We got up early to make sure that we wouldn’t miss the ferry to Holland at 9.30am. There are only two sailings from Emden to Deifzijl per day, one in the morning and one in the late afternoon.
The ferry is a fairly small boat and we were surprised how many people and bicycles they packed onto it. You have to take all the panniers off your bicycle to get it on board across a narrow gang plank. The captain wanted to know why we had so much baggage on our bikes so we told him we are travelling for three months and have already visited 8 countries. Holland will be our ninth.
There were a number of very large ships in the dock leaving Emden (one off-loading cars).
The ferry doesn’t go very fast and never out of sight of the coastline. It takes an hour to get to Deifzijl and you cross the border into Holland somewhere along the way.
I have never seen so many wind turbines – they are all lined up along the coast, some big and others quite modest. The water on the whole crossing is dark green/ brown looking, with not many waves.

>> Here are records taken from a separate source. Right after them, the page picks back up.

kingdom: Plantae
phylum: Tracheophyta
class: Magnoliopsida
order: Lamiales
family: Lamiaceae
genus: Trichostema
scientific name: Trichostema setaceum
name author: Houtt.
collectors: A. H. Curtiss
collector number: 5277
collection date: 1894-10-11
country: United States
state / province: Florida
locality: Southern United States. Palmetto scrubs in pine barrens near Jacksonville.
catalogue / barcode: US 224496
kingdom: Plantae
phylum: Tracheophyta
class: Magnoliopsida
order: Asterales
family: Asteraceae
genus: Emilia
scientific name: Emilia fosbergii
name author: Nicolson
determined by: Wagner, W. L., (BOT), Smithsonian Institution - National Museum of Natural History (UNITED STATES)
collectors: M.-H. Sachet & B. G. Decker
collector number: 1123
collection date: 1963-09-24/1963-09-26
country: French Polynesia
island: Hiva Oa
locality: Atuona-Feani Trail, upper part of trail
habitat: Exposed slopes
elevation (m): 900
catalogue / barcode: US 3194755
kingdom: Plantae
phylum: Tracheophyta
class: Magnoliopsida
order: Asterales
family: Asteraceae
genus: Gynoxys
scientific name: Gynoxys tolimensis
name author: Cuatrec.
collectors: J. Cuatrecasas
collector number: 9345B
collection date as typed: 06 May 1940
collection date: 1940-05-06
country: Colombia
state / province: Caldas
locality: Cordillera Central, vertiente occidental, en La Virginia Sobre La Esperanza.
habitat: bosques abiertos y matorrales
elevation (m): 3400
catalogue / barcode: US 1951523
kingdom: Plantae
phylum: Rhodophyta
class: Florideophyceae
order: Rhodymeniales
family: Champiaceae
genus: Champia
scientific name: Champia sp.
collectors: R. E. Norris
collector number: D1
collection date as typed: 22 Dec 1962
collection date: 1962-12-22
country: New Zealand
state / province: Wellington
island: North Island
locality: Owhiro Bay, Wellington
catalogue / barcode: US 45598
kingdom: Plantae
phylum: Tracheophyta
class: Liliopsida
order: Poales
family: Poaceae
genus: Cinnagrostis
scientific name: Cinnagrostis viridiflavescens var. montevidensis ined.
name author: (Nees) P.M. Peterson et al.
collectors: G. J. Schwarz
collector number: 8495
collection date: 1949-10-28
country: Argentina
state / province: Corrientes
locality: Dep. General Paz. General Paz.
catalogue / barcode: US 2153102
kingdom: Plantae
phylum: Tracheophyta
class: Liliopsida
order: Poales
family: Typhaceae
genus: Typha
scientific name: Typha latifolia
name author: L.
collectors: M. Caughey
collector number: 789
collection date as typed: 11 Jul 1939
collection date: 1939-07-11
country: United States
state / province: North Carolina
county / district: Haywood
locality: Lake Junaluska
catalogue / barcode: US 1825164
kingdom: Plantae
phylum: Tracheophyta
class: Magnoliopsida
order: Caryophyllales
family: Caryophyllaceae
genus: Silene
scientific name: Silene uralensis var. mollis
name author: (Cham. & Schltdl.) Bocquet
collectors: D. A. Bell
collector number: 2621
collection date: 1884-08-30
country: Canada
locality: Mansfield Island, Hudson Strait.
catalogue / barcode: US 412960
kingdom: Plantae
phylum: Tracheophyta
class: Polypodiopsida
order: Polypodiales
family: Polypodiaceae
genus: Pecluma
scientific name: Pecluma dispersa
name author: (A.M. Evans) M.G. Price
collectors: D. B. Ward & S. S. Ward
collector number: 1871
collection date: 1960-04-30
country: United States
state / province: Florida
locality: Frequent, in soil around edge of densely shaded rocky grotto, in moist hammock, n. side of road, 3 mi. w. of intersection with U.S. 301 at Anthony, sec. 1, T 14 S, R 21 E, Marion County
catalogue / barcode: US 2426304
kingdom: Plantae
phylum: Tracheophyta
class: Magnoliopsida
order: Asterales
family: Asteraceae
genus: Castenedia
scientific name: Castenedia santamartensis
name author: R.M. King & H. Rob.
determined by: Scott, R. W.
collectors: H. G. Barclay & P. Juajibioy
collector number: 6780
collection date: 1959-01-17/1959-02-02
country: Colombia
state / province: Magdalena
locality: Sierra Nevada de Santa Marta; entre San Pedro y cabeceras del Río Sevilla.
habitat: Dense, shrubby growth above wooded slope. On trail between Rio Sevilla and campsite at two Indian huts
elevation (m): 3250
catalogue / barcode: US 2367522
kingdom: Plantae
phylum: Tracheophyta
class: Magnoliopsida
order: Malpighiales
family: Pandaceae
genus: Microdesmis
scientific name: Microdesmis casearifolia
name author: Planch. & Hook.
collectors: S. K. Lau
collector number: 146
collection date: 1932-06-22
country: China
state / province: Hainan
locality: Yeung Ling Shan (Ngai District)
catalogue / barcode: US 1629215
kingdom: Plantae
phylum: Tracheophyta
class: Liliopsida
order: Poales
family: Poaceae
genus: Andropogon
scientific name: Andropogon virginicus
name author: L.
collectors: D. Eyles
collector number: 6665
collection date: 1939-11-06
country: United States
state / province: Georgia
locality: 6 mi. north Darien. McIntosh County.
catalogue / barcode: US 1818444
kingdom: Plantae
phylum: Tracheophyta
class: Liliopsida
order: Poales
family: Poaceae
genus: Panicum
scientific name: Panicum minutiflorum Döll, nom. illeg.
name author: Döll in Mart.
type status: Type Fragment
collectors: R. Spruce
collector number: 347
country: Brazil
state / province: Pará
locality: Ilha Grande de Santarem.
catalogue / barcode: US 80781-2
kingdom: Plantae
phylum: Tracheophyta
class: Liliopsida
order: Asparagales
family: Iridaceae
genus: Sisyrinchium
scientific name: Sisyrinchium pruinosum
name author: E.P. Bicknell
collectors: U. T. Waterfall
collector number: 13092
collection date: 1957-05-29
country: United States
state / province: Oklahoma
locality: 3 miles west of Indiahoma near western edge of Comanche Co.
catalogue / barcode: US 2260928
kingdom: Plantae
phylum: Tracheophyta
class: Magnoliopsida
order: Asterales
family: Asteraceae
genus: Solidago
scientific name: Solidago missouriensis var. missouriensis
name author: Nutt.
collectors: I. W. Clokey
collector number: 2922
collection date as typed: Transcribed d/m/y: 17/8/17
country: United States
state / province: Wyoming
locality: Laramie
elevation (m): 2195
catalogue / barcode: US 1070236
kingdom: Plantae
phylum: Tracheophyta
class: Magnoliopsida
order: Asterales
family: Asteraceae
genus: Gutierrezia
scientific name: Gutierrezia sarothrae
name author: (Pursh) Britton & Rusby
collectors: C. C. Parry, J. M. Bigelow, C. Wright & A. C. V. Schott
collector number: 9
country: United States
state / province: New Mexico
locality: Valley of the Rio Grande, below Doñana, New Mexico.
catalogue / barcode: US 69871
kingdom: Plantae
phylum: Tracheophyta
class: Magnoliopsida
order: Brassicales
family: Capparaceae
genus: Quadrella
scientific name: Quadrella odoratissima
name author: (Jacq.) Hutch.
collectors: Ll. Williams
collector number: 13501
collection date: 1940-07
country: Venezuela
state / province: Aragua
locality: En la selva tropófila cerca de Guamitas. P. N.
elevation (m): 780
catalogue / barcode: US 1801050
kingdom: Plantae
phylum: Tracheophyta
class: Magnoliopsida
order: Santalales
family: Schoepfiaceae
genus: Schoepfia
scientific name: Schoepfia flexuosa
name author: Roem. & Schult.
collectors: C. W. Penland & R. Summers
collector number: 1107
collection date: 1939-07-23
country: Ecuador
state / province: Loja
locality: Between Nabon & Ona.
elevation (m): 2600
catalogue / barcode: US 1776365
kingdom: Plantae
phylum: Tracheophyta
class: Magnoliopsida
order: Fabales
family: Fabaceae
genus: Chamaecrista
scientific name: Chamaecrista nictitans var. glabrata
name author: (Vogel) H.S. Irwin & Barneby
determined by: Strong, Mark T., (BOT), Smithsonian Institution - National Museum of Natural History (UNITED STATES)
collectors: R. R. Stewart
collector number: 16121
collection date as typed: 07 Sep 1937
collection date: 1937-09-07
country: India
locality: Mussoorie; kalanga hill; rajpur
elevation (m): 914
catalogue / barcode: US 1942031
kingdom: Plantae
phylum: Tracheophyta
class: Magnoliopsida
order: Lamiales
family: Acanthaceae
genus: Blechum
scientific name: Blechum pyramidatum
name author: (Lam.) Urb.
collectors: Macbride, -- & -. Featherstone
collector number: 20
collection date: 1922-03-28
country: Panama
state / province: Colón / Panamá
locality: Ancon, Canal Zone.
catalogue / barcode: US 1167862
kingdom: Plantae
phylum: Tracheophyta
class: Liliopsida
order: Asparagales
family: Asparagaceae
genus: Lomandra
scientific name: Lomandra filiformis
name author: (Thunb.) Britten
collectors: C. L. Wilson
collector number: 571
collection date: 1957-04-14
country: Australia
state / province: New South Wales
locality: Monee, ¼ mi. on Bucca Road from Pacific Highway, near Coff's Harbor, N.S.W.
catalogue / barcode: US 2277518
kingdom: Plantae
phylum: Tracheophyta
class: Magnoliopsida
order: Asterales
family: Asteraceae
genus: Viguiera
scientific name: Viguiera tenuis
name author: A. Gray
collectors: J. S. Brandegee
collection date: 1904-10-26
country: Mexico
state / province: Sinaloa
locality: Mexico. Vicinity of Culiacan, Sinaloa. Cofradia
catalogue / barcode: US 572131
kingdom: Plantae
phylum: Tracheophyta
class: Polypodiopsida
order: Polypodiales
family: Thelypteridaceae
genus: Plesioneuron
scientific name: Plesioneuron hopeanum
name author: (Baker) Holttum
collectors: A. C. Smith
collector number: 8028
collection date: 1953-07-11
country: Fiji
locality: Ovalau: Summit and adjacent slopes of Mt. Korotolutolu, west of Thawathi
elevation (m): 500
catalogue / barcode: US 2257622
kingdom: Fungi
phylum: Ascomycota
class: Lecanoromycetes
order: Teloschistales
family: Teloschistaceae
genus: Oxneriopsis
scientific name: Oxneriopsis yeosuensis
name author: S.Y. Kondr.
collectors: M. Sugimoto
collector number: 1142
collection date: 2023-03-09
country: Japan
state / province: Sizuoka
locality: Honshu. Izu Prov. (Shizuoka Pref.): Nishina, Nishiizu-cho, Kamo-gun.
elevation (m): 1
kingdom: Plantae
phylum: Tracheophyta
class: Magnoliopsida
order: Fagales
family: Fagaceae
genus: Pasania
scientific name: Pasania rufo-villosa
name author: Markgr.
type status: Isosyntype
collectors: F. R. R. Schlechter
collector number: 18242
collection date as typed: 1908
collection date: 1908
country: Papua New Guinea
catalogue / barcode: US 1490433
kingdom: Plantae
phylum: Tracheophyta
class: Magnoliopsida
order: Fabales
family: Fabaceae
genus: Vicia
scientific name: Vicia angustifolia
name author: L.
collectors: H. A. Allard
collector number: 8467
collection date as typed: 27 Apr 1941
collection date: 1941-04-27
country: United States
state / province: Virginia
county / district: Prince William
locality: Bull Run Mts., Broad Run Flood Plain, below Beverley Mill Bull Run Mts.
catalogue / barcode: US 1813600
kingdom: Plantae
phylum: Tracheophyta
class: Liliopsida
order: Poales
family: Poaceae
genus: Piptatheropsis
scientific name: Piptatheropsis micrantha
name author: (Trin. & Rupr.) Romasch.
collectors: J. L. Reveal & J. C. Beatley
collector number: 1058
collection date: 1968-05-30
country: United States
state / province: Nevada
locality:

It was exciting being in a new country – Holland is beautiful!
I was totally enchanted by the houses along the canals in Deifzijl and the little towns around it and kept on stopping to take photos. Lots of them have little jettys alongside where people can sit and eat or relax and sometimes there are boats docked alongside the houses.
We took a fairly direct route to Groningen, alongside the Eemskanaal for most of the way. On getting closer to the city we had another long windy stretch alongside a road. The Dutch cycle path next to the road was brilliant, it even has a centre line to separate bicycles going in different directions.
We rode alongside the canal again on entering the city and saw a large barge go through a lock.
On entering Groningen it was interesting to be sharing the road with so many other bicycles, all using the excellent cycle paths throughout the city. You really have to watch where you are going as there are so many other bikes and some of them travel very fast. There are also bicycles parked everywhere.
Groningen has canals running through it and some house boats that seem to be permanent dwellings.
There is a big market place in the centre and we stopped for some fresh fried fish – there were lots of people buying and it was very delicious.
Our hostel is called Bud Gett and is very basic but close to the centre. Our ride was very short at 38km, so we had some time in the afternoon to book accommodation for the next few days through the internet and also look around town. We have changed tactics with booking accommodation, as the tourist info offices have not had much to offer over the past few days.